**Краткое задание A**:
Согласуются ли с фрагментом о сновидениях утверждения ниже? Для каждого ответьте «да» или «нет» и дословно приведите решающие слова фрагмента.
(i) Сон переживается интенсивнее и глубже, чем явь.
(ii) Сон дает объективное знание.
(iii) В Китае сновидения считались ненадежным свидетельством действия Дао.
**Краткое задание B**: Верните дословно отрывок фрагмента о сновидениях между словами «Надо ли теперь» и «Приписывается Шикэ. X в.», включая их самих.

**Исходный документ**:
▶

В динамизме воображения мы непрерывно меняемся, живем как бы «впереди себя». Поток жизненных метаморфоз, порождающий грезы, не стеснен субъективными эмоциями и рефлексией, не подвластен техническому проекту. Оттого же сон переживается даже интенсивнее и глубже, чем явь. Именно во сне нам приоткрывается высшая ясность духа, высветляющая символическую глубину опыта. Но в мире грез нет ничего установленного, ничего исторического; пребывание в нем избавляет от привязанности к одному-единственному «истинному» образу, которая, возможно, служит самым глубоким источником острого чувства трагизма жизни и не менее острых неврозов на Западе с его заданием и привычкой искать «истинно сущее». Сон не дает «объективного знания», но открывает нечто новое и притом не внушает беспокойства; видеть сны воистину сладко. И наконец, как стихия метаморфоз, сталкивающая с пределом опыта, сон не может не внушать опыта пробуждения. Подлинный покой доступен тому, кто умеет бодрствовать во сне. Пробудившийся во сне владеет секретом мудрости, секретом вечного покоя и радости – ведь в грезах он совершенно самодостаточен. «Настоящие люди древности спали без волнений, просыпались без тревог», – говорится в книге «Чжуан-цзы».

Надо ли теперь удивляться тому, что стихия сновидений считалась в Китае самым достоверным свидетельством действия Дао? По китайским понятиям, мудрец погружен в созерцание отсутствующего, спит вещим сном – сном, проницающим вечность; но его сон хранит в себе Великое Пробуждение, ибо, заставляя пережить мимолетность всего сущего, он дарует и радость открытия бесконечности жизни, которую способно доставить лишь чистое творчество. Все же это только сон, помрачение, в котором ежемгновенно скрывает себя мудрость.


Портрет чаньского патриарха.

Приписывается Шикэ. X в.

◀

**Фрагмент набора данных**:

▶

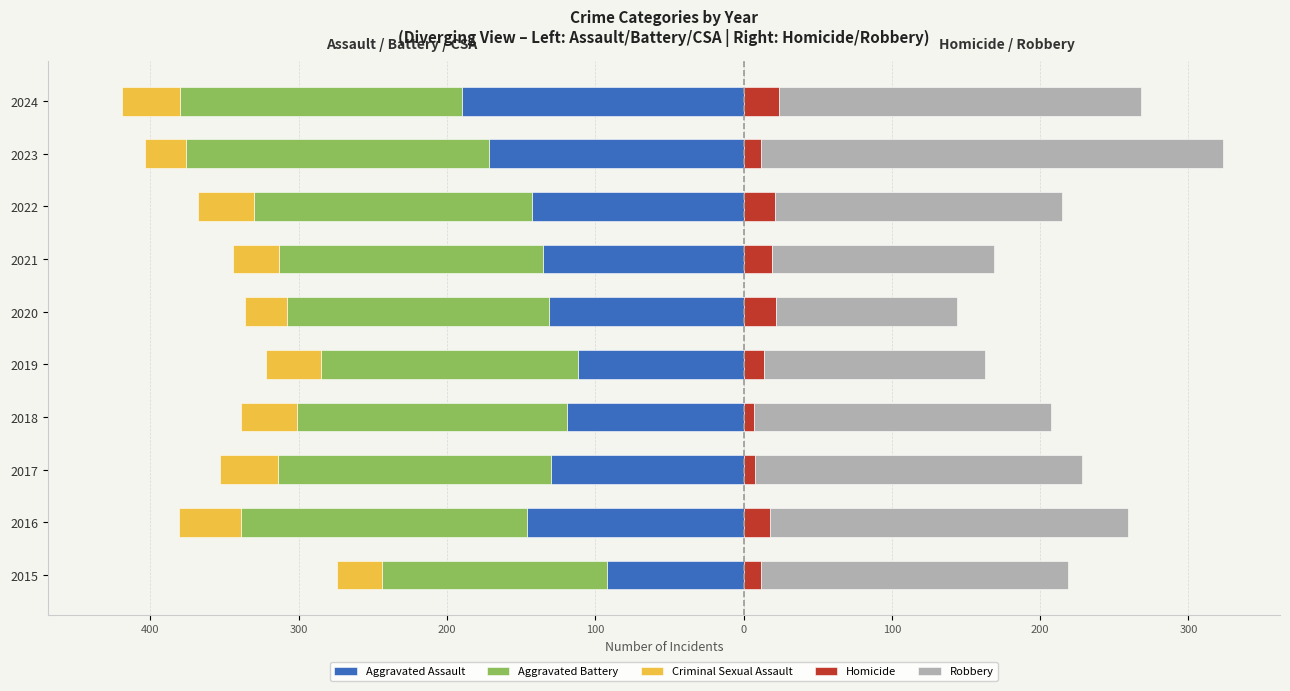

What is the sum of all Aggravated Battery values?

-1820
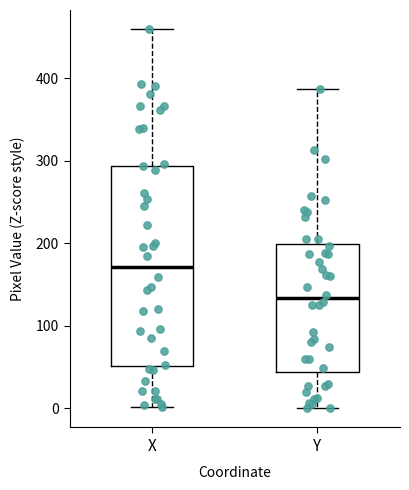

Which box has the lowest median line?

Y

◀

**Решение задачи A**:
(i) Да: «сон переживается даже интенсивнее и глубже, чем явь».
(ii) Нет: «Сон не дает «объективного знания»».
(iii) Нет: «стихия сновидений считалась в Китае самым достоверным свидетельством действия Дао».

**Решение задачи B**:
Надо ли теперь удивляться тому, что стихия сновидений считалась в Китае самым достоверным свидетельством действия Дао? По китайским понятиям, мудрец погружен в созерцание отсутствующего, спит вещим сном – сном, проницающим вечность; но его сон хранит в себе Великое Пробуждение, ибо, заставляя пережить мимолетность всего сущего, он дарует и радость открытия бесконечности жизни, которую способно доставить лишь чистое творчество. Все же это только сон, помрачение, в котором ежемгновенно скрывает себя мудрость.


Портрет чаньского патриарха.

Приписывается Шикэ. X в.